**Exercise requirements**
Go to the line holding "historischen Kulisse und der weltberühmten" in the entries below and write out exactly every line down to and including the line holding "salmos, essas orações".

(Stored data entries)
• • • • • • •

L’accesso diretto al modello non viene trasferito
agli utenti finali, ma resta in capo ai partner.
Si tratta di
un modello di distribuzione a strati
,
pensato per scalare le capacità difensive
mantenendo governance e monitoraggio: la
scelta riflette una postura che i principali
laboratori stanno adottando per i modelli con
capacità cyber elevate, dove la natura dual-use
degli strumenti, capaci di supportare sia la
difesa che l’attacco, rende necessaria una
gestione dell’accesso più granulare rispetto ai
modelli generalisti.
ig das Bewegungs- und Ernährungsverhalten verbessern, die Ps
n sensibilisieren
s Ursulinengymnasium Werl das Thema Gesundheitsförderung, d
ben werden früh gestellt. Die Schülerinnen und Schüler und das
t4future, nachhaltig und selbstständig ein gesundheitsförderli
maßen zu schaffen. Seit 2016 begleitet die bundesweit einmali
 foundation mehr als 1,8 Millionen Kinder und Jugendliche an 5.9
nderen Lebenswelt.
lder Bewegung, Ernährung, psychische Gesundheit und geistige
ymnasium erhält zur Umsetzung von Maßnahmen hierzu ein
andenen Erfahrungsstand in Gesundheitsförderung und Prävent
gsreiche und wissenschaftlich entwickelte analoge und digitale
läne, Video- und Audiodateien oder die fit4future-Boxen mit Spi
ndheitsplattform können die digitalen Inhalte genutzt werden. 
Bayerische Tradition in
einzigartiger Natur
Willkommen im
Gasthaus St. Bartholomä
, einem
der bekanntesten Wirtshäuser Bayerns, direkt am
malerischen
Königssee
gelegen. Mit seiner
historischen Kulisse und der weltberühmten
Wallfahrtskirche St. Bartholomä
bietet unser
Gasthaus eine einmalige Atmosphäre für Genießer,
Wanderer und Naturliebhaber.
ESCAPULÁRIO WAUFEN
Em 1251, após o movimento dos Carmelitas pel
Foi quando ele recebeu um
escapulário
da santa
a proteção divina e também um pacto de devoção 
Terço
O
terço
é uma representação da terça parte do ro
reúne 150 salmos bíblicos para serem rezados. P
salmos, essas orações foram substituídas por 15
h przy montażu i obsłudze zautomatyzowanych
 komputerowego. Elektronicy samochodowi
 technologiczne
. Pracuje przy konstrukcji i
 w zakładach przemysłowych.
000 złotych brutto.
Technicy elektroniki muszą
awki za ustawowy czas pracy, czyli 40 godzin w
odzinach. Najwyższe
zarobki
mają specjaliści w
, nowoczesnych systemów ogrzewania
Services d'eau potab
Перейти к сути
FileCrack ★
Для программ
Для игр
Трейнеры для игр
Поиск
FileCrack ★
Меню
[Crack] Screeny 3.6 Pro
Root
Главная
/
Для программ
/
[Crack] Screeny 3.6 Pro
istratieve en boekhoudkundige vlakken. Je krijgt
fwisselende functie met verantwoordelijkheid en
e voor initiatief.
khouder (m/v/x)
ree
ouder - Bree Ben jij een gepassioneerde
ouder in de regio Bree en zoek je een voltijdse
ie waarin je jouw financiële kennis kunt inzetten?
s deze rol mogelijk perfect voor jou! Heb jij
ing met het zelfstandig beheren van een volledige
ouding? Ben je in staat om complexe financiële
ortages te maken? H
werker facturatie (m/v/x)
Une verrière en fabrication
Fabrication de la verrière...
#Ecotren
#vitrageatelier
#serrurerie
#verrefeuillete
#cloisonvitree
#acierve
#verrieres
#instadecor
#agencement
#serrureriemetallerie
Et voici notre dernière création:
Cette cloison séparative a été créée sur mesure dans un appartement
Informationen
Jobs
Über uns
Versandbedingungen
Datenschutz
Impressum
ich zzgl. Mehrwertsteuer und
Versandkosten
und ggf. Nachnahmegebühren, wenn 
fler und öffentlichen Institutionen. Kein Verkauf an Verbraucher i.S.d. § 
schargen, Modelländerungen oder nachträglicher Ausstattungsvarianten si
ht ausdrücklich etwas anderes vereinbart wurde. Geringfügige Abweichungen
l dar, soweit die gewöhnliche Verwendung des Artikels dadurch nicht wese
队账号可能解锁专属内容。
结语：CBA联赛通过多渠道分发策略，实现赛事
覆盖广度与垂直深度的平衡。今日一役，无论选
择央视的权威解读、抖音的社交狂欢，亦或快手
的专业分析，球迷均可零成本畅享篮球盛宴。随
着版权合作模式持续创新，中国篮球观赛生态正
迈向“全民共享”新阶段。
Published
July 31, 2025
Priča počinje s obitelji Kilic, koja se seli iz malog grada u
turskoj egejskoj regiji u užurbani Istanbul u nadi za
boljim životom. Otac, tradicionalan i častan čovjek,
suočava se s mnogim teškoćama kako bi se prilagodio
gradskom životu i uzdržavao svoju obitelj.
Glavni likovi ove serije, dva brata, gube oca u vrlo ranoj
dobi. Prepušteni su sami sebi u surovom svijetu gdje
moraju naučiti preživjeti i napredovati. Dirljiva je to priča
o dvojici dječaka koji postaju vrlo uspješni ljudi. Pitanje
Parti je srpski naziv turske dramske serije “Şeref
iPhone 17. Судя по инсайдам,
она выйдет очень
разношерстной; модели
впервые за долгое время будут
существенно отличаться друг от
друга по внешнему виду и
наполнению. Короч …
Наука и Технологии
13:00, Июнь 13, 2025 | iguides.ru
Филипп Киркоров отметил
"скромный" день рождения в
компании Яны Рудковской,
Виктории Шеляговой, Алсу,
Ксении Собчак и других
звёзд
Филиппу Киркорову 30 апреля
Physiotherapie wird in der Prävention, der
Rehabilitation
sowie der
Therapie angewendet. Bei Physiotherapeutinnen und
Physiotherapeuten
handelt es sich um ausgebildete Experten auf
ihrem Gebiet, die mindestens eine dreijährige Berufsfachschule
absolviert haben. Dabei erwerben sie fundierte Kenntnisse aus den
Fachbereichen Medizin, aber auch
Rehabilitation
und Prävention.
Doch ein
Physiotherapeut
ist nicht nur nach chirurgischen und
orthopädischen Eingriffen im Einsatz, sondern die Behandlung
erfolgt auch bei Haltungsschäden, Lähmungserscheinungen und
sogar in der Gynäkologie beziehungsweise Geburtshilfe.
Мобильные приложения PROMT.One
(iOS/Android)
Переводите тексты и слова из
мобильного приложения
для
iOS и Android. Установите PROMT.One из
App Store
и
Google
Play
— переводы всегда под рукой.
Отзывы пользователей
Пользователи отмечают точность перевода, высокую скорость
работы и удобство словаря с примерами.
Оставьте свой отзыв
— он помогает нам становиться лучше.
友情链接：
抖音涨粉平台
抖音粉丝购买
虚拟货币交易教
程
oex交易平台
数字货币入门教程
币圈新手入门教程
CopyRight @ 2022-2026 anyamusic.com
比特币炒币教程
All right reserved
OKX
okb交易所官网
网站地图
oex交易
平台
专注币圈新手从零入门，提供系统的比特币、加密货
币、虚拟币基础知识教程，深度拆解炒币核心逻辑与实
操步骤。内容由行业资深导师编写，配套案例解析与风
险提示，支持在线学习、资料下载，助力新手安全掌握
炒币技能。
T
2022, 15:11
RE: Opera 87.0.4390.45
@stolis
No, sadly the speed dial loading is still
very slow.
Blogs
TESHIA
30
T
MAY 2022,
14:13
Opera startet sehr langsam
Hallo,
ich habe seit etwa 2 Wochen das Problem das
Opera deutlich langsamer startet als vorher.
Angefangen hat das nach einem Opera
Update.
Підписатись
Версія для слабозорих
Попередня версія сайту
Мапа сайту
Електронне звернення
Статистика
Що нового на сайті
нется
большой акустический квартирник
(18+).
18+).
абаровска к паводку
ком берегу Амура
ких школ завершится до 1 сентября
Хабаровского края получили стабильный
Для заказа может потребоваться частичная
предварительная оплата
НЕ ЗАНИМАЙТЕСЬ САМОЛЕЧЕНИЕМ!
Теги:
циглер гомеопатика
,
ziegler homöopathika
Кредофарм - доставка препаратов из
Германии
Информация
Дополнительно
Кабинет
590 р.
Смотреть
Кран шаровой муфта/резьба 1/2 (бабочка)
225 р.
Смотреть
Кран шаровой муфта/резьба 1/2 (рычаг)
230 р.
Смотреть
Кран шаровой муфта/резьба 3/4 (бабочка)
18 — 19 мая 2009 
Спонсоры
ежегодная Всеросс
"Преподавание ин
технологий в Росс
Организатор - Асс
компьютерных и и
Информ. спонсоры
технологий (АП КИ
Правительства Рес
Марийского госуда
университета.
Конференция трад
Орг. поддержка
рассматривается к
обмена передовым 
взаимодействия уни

• • • • • • •

**Your solution**
historischen Kulisse und der weltberühmten
Wallfahrtskirche St. Bartholomä
bietet unser
Gasthaus eine einmalige Atmosphäre für Genießer,
Wanderer und Naturliebhaber.
ESCAPULÁRIO WAUFEN
Em 1251, após o movimento dos Carmelitas pel
Foi quando ele recebeu um
escapulário
da santa
a proteção divina e também um pacto de devoção 
Terço
O
terço
é uma representação da terça parte do ro
reúne 150 salmos bíblicos para serem rezados. P
salmos, essas orações foram substituídas por 15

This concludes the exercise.